Tuesday, October 5, 2010

Tough Days

We met with our social worker on Friday evening and talked about a lot of things, but mostly about how lucky we had been up to that point. She told us that this was the honeymoon phase and that things will change as the kids get more comfortable with us. She was right.

Saturday was a very hard day for everyone. We had an early soccer game so our day was very long. It was B's first game so she was pretty excited. After the game we split up because I had to referee a game. The Queen and the kids went to her parent's house for menudo. When I got home she told me that she had to separate all three of the kids when they got back home.

We headed off to lunch with my family and then we went straight to the girl's counseling session. K was excited to be there and B was just roaming around the whole place like she owned it. She even yelled up the stairs to her counselor at one point. Once they were in the hands of the counselor, we went to go see Chels for her birthday.

When we got back to pick them up, K was eating some Doritos. That kind of annoyed me since we just had lunch before dropping them off, but I let it go. The kids seemed to be fine.
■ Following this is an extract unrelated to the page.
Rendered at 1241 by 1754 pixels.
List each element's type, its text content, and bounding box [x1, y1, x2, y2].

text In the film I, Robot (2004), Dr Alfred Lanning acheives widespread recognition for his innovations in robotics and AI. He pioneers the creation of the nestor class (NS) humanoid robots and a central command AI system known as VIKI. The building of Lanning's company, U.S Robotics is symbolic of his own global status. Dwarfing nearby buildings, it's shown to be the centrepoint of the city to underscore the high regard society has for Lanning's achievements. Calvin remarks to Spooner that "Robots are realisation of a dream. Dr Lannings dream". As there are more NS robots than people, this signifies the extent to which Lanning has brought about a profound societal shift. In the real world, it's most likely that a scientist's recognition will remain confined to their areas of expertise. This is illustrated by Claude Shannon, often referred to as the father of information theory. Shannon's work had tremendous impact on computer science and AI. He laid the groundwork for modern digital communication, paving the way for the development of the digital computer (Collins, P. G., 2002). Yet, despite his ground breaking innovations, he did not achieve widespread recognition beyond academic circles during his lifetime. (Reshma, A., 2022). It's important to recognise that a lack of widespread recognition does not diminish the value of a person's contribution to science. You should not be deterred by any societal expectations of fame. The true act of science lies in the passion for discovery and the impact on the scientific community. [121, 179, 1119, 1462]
When we got home, The Queen had to go to the grocery store to pick up some things for dinner. We were having some friends over that night. The girls all went out into the front yard to play. I checked on them often. After a little while, Meg came in and said that K said a bad word. I asked her what she said and she told me she could not say it. I brought K in and started talking to her about what she had said. She would not tell me the word she said, but told me that her little brother taught it to her. I gave her a time out.
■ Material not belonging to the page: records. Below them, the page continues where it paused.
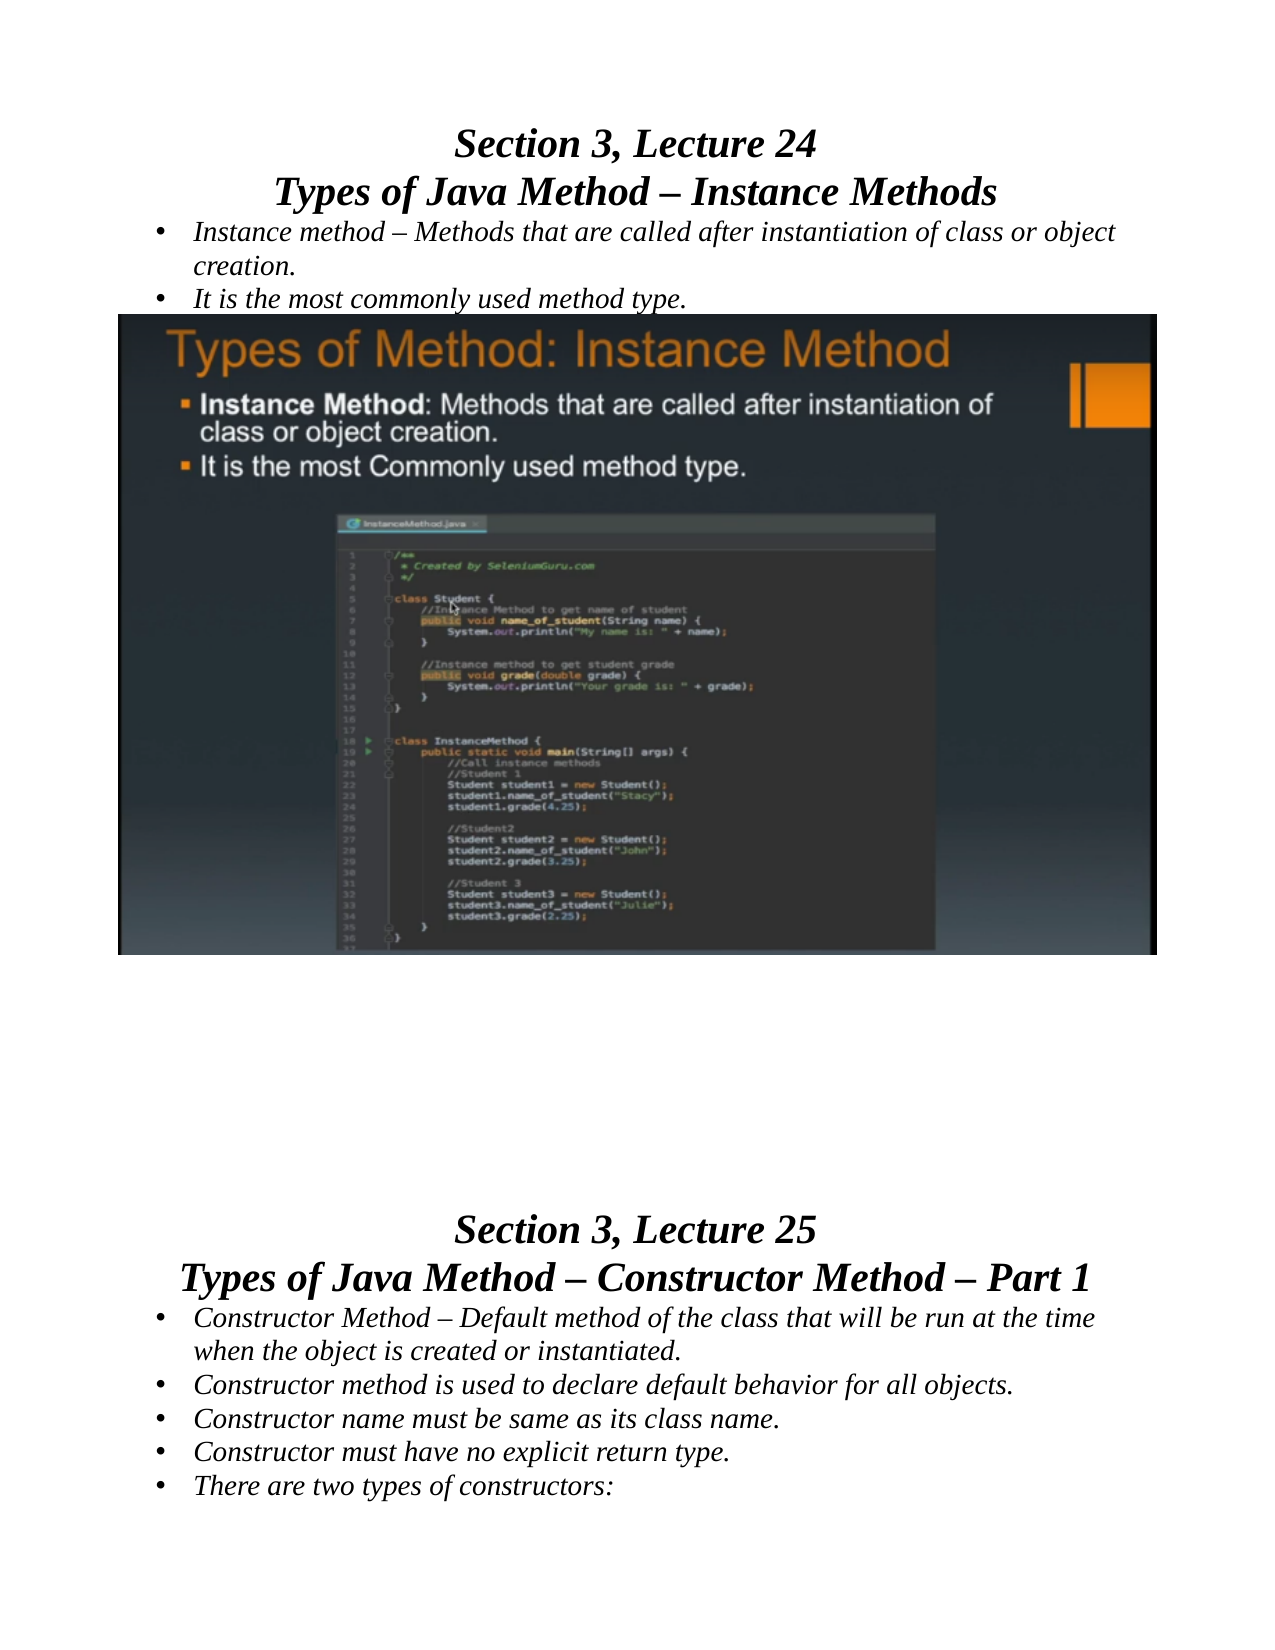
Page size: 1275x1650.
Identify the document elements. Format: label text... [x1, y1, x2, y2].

list Instance method – Methods that are called after instantiation of class or object creation. [156, 214, 1157, 281]
text Section 3, Lecture 25 [118, 1204, 1157, 1252]
list Constructor method is used to declare default behavior for all objects. [156, 1367, 1157, 1401]
list It is the most commonly used method type. [156, 281, 1157, 314]
list There are two types of constructors: [156, 1468, 1157, 1502]
list Constructor must have no explicit return type. [156, 1434, 1157, 1468]
text Types of Java Method – Constructor Method – Part 1 [118, 1252, 1157, 1300]
list Constructor name must be same as its class name. [156, 1401, 1157, 1434]
picture [118, 314, 1157, 955]
text Section 3, Lecture 24 [118, 118, 1157, 166]
list Constructor Method – Default method of the class that will be run at the time when the object is created or instantiated. [156, 1300, 1157, 1367]
text Types of Java Method – Instance Methods [118, 166, 1157, 214]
Meg and B had already told The Queen what had happened before she walked in the door. She had another conversation with K about what she said and we left her in time out for a little while longer. We made her apologize to Meg for calling her a name.

The girls all started picking at each other, so we finally just took Meg into our bedroom and had a long talk with her. She was crying and was very frustrated. The Queen felt very sorry for putting her in this situation. I told her that Meg was strong enough to make it through this and would become a better person because of it. The picking at each other continued after our friends arrived. The girls had to be separated several times.
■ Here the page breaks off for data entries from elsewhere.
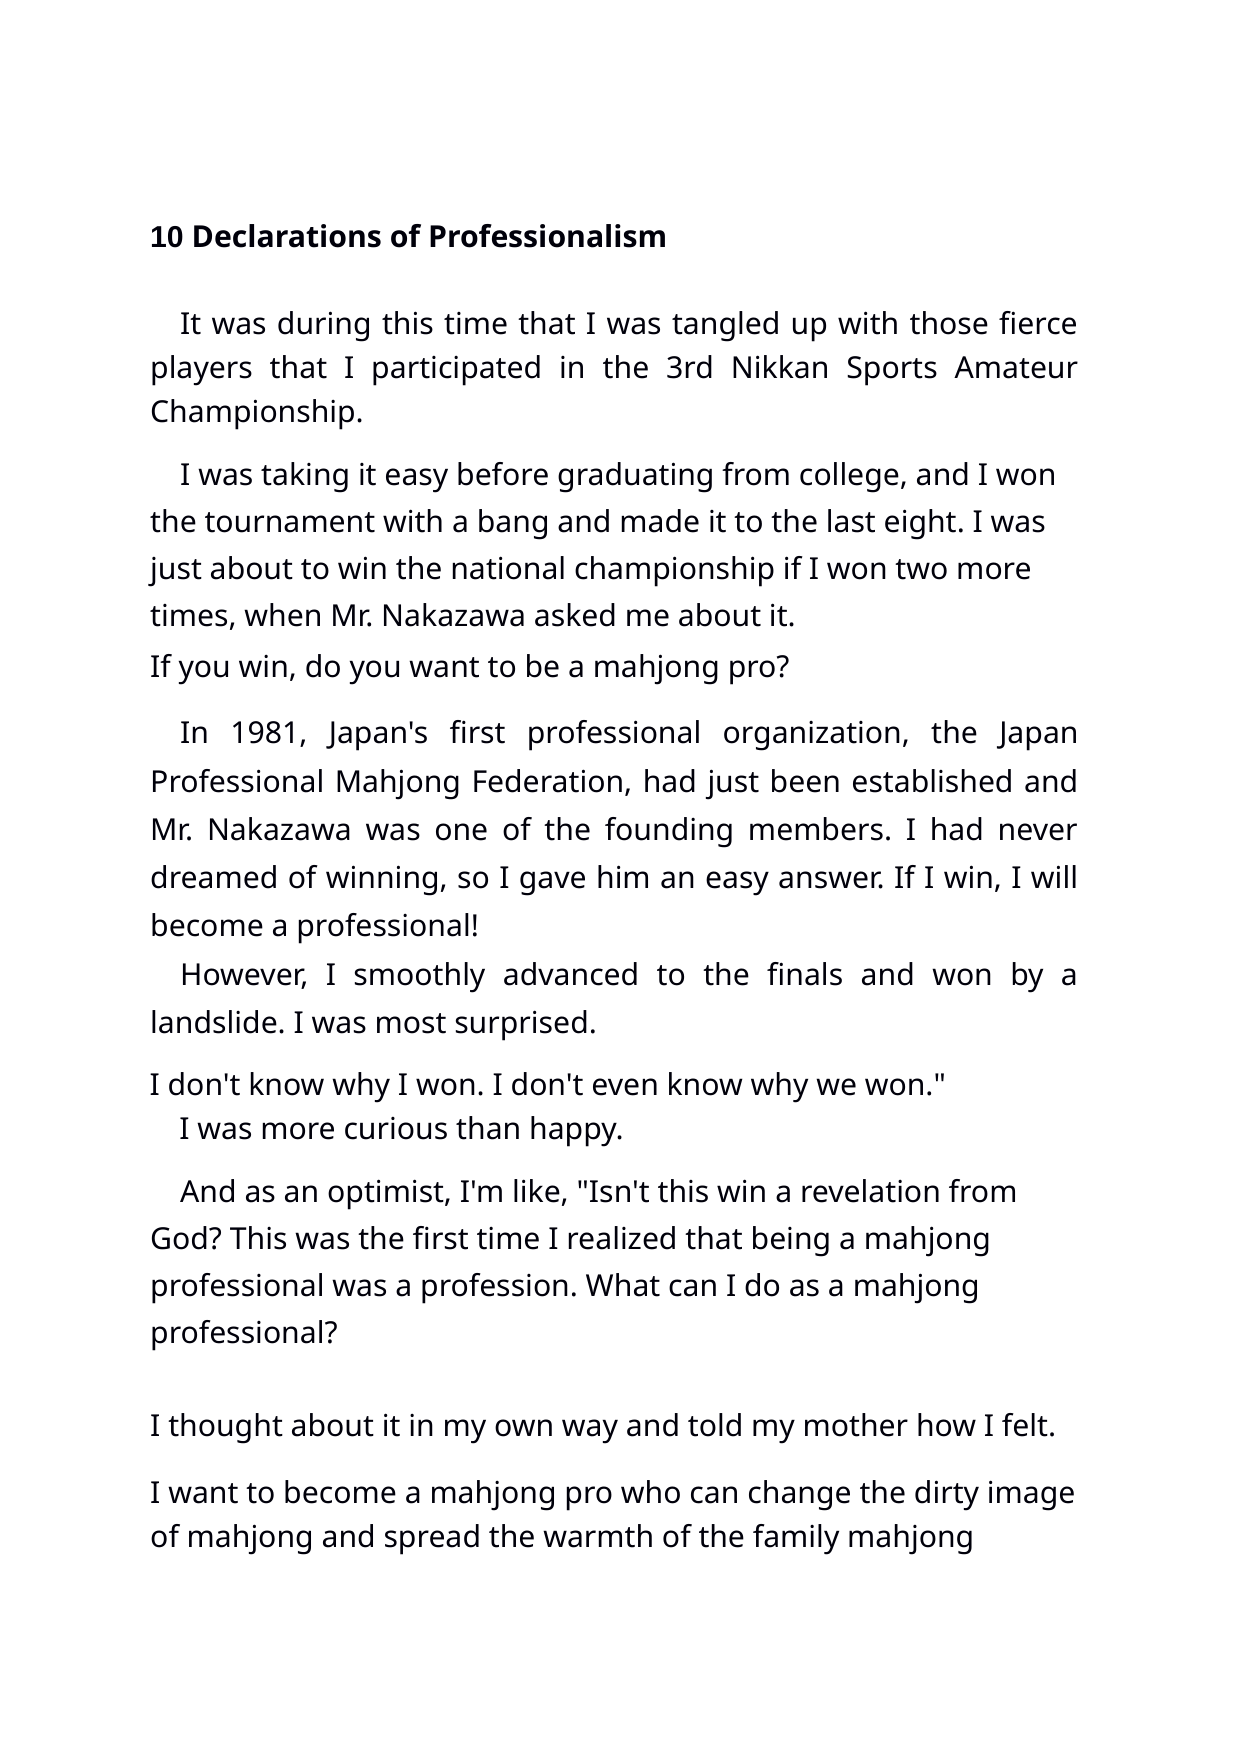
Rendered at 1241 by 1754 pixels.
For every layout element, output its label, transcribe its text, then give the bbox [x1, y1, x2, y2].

text And as an optimist, I'm like, "Isn't this win a revelation from God? This was the first time I realized that being a mahjong professional was a profession. What can I do as a mahjong professional? [150, 1165, 1079, 1352]
text 10 Declarations of Professionalism [150, 219, 1090, 254]
text I want to become a mahjong pro who can change the dirty image of mahjong and spread the warmth of the family mahjong [150, 1468, 1079, 1557]
text However, I smoothly advanced to the finals and won by a landslide. I was most surprised. [150, 947, 1079, 1043]
text I don't know why I won. I don't even know why we won." I was more curious than happy. [149, 1060, 960, 1148]
text If you win, do you want to be a mahjong pro? [150, 653, 1090, 683]
text In 1981, Japan's first professional organization, the Japan Professional Mahjong Federation, had just been established and Mr. Nakazawa was one of the founding members. I had never dreamed of winning, so I gave him an easy answer. If I win, I will become a professional! [150, 705, 1079, 947]
text I thought about it in my own way and told my mother how I felt. [150, 1399, 1079, 1446]
text I was taking it easy before graduating from college, and I won the tournament with a bang and made it to the last eight. I was just about to win the national championship if I won two more times, when Mr. Nakazawa asked me about it. [150, 448, 1079, 636]
text It was during this time that I was tangled up with those fierce players that I participated in the 3rd Nikkan Sports Amateur Championship. [150, 299, 1079, 431]
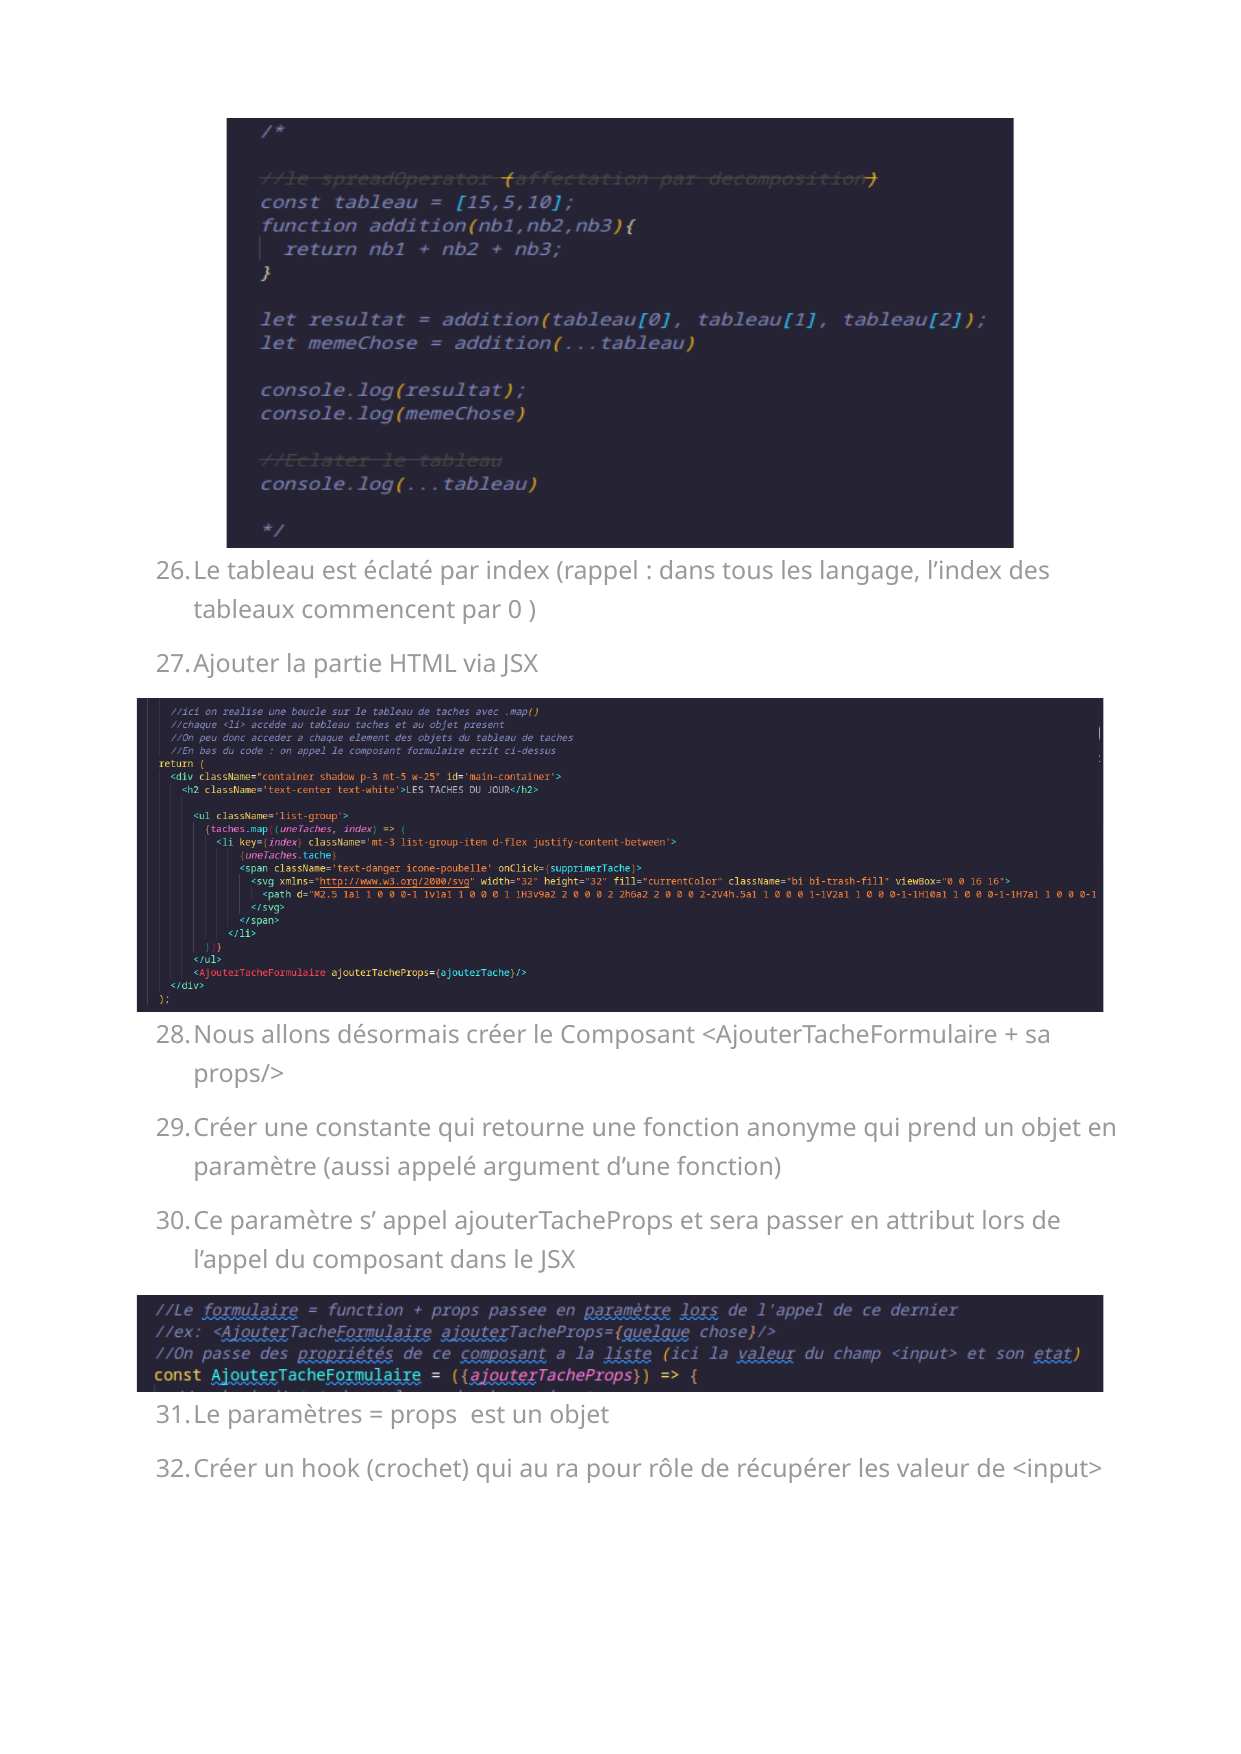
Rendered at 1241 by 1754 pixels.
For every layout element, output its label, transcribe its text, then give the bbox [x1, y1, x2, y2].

B fell asleep in the family room before anyone else. K came into the living room and wanted to lay on me. I let her for a while, but then told her she would have to brush her teeth and go to bed. She had a little fit, but went to brush her teeth the second time I told her. She ended up throwing a major fit in bed and was trying to make herself vomit. She was gagging herself repeatedly. I finally got her calm again and she went to sleep.

I went into Meg's room to turn off her light at about eleven and I heard K talking in her bed. I went in to find that she had vomited. The Queen and I cleaned everything up and got her in the shower and back into bed. It was a long day.

When I got the girls home from school on Monday I had them start their home work. Everything was fine and then all of the sudden B started crying and ducking under that table. I asked her to stop and she refused. She just kept whining softly so that I could not understand what she was saying. I took her home work away from her and told her she was done and that I would write a note to her teacher to tell her that B could not complete the work. I told her to leave the room so the other girls could finish their home work. She stopped crying at that point and started trying her home work again.

The Queen got home and it was time to take the girls back for another counseling session. When we got there B just started roaming around again and we made her stop. She just refused to listen to The Queen and kept moving a sign in the lobby. The Queen kept talking to her and B started banging her head on the window softly. It seemed like it was just to get attention. When the counselor came out she decided that B would be the only one to go to the counseling that day. At the end of the session we told the counselor what had happened and she told us that happens all of the time. When we got home B was better.

I am starting to wonder if B's behavior is tied to the counseling sessions. I will keep and eye on it to see if there is a connection.